De même que le Maître et Marguerite, cette production a été présentée au Théâtre national de l'Odéon, décidément haut lieu du théâtre d'art sous la direction de Georges Lavaudant, à qui l'on doit l'une des créations les plus singulières de la saison, El Pelele, de Jean-Christophe Bailly. Construit à partir de tableaux et d'esquisses de Goya, ce parcours initiatique d'un jeune homme, guide du géant mythologique Orion qui se perd dans la grande ville, tenait autant du conte philosophique que de la rêverie poétique. Parmi les autres productions de l'Odéon, il faut retenir le Dépeupleur de Beckett, habité par Serge Merlin, et les Barbares de Gorki, sortis de l'oubli par Patrick Pineau, comédien complice de Lavaudant et metteur en scène de cette saga de la vie de province dans la Russie du xixe siècle. De quoi réconforter ceux qui s'inquiètent de l'état de la création en France. Si la Comédie-Française a marqué le pas, alternant réussites (les Papiers d'Aspern par Jacques Lassalle au Vieux-Colombier, Papa doit manger de Marie N'Daye, mis en scène par André Engel dans la salle Richelieu) et productions médiocres (la Nuit des rois de Shakespeare par Seweryn), le Théâtre de la Ville a invité à l'enchantement avec Mangeront-ils ? d'Hugo, mis en scène par Benno Besson dans les décors magiques de Jean-Marc Stehlé. Au Centre dramatique national de Gennevilliers, Bernard Sobel a associé en un audacieux diptyque, Peut-on tout dire ?, une œuvre chinoise du xiiie siècle – Le seigneur Guan va au banquet –, et une tragédie grecque – les Sept contre Thèbes – pour traiter de la guerre et de la façon de répondre à sa menace. À la Maison de la Culture d'Amiens, Jacques Osinski a éclairé d'un regard tendre-amer la tragédie du Richard II de Shakespeare. Au Théâtre national de Bretagne, à Rennes, la « Baraque Dromesko » a mis en rêverie l'écriture de Serge Valetti, tandis que Stanislas Nordey faisait imploser l'univers de Feydeau avec une Puce à l'oreille joyeusement cauchemardesque. Au Théâtre national Sorano, à Toulouse, Jacques Nichet a réveillé la mémoire des soldats russes morts en Afghanistan avec les Cercueils de zinc, pendant que, au Centre dramatique national de Besançon, Sylvain Maurice adaptait pour le théâtre l'Adversaire d'Emmanuel Carrère, et que, au Centre dramatique régional de Lorraine, à Thionville, Stéphanie Loïk abordait avec Pit-bull, de Lionel Spycher, la question des jeunes des banlieues sur les rythmes du hip-hop.

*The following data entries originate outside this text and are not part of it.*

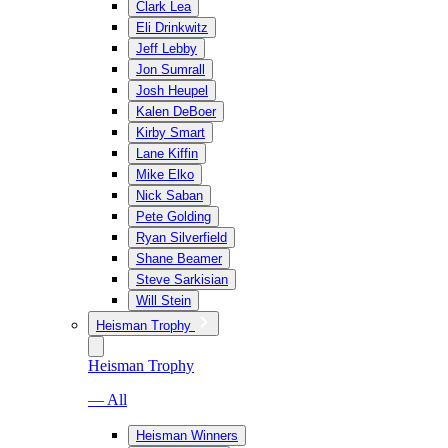
Clark Lea
Eli Drinkwitz
Jeff Lebby
Jon Sumrall
Josh Heupel
Kalen DeBoer
Kirby Smart
Lane Kiffin
Mike Elko
Nick Saban
Pete Golding
Ryan Silverfield
Shane Beamer
Steve Sarkisian
Will Stein
Heisman Trophy
Heisman Trophy
— All
Heisman Winners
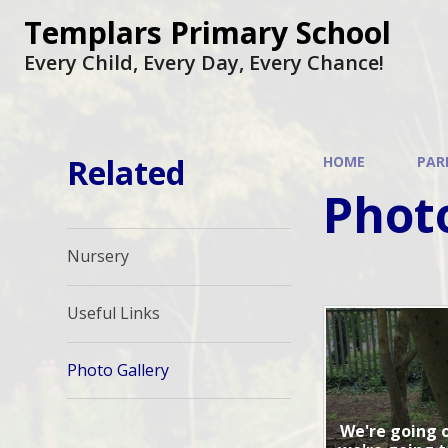
Skip to content ↓
Templars Primary School
Every Child, Every Day, Every Chance!
Related
HOME
PAR
Photo
Nursery
Useful Links
Photo Gallery
We're going o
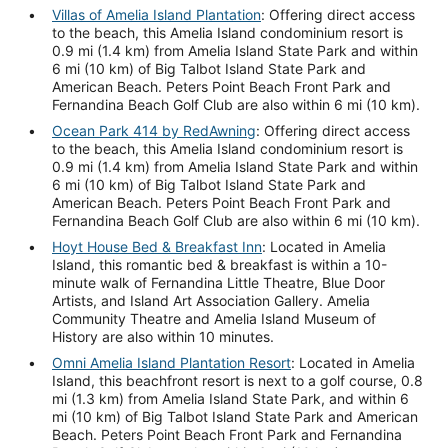
Villas of Amelia Island Plantation
: Offering direct access
to the beach, this Amelia Island condominium resort is
0.9 mi (1.4 km) from Amelia Island State Park and within
6 mi (10 km) of Big Talbot Island State Park and
American Beach. Peters Point Beach Front Park and
Fernandina Beach Golf Club are also within 6 mi (10 km).
Ocean Park 414 by RedAwning
: Offering direct access
to the beach, this Amelia Island condominium resort is
0.9 mi (1.4 km) from Amelia Island State Park and within
6 mi (10 km) of Big Talbot Island State Park and
American Beach. Peters Point Beach Front Park and
Fernandina Beach Golf Club are also within 6 mi (10 km).
Hoyt House Bed & Breakfast Inn
: Located in Amelia
Island, this romantic bed & breakfast is within a 10-
minute walk of Fernandina Little Theatre, Blue Door
Artists, and Island Art Association Gallery. Amelia
Community Theatre and Amelia Island Museum of
History are also within 10 minutes.
Omni Amelia Island Plantation Resort
: Located in Amelia
Island, this beachfront resort is next to a golf course, 0.8
mi (1.3 km) from Amelia Island State Park, and within 6
mi (10 km) of Big Talbot Island State Park and American
Beach. Peters Point Beach Front Park and Fernandina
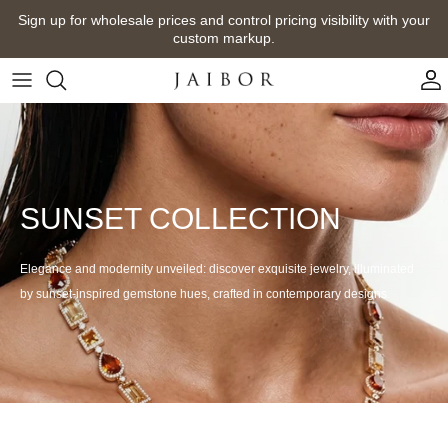
Skip
Sign up for wholesale prices and control pricing visibility with your
to
custom markup.
content
SUNSET COLLECTION
Elegance and modernity unveiled: discover exquisite jewelry, illuminated
by sunset-inspired gemstone hues, crafted in contemporary designs.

L'aventure exemplaire du Théâtre national de la Colline

Et puis, bien sûr, il y a le Théâtre national de la Colline qui, d'année en année, poursuit à Paris son exploration exemplaire des voies de la création contemporaine. On l'a vu avec les Prétendants de Jean-Luc Lagarce, racontant une journée dans une institution théâtrale de province, à l'heure de son changement de directeur. Sur le fil d'une écriture extraordinairement tricotée, la pièce plonge au cœur de la France profonde de la culture et des rapports ambigus qu'elle entretient avec les artistes et les responsables institutionnels – Ville, État, Régions, etc. Écrite en 1992, elle n'avait jamais été jouée. Jean-Pierre Vincent lui a donné vie avec une distribution férocement allègre, soulignant l'acuité de son actualité. Le syndicat de la critique dramatique ne s'y est pas trompé : il lui a décerné son grand prix 2003.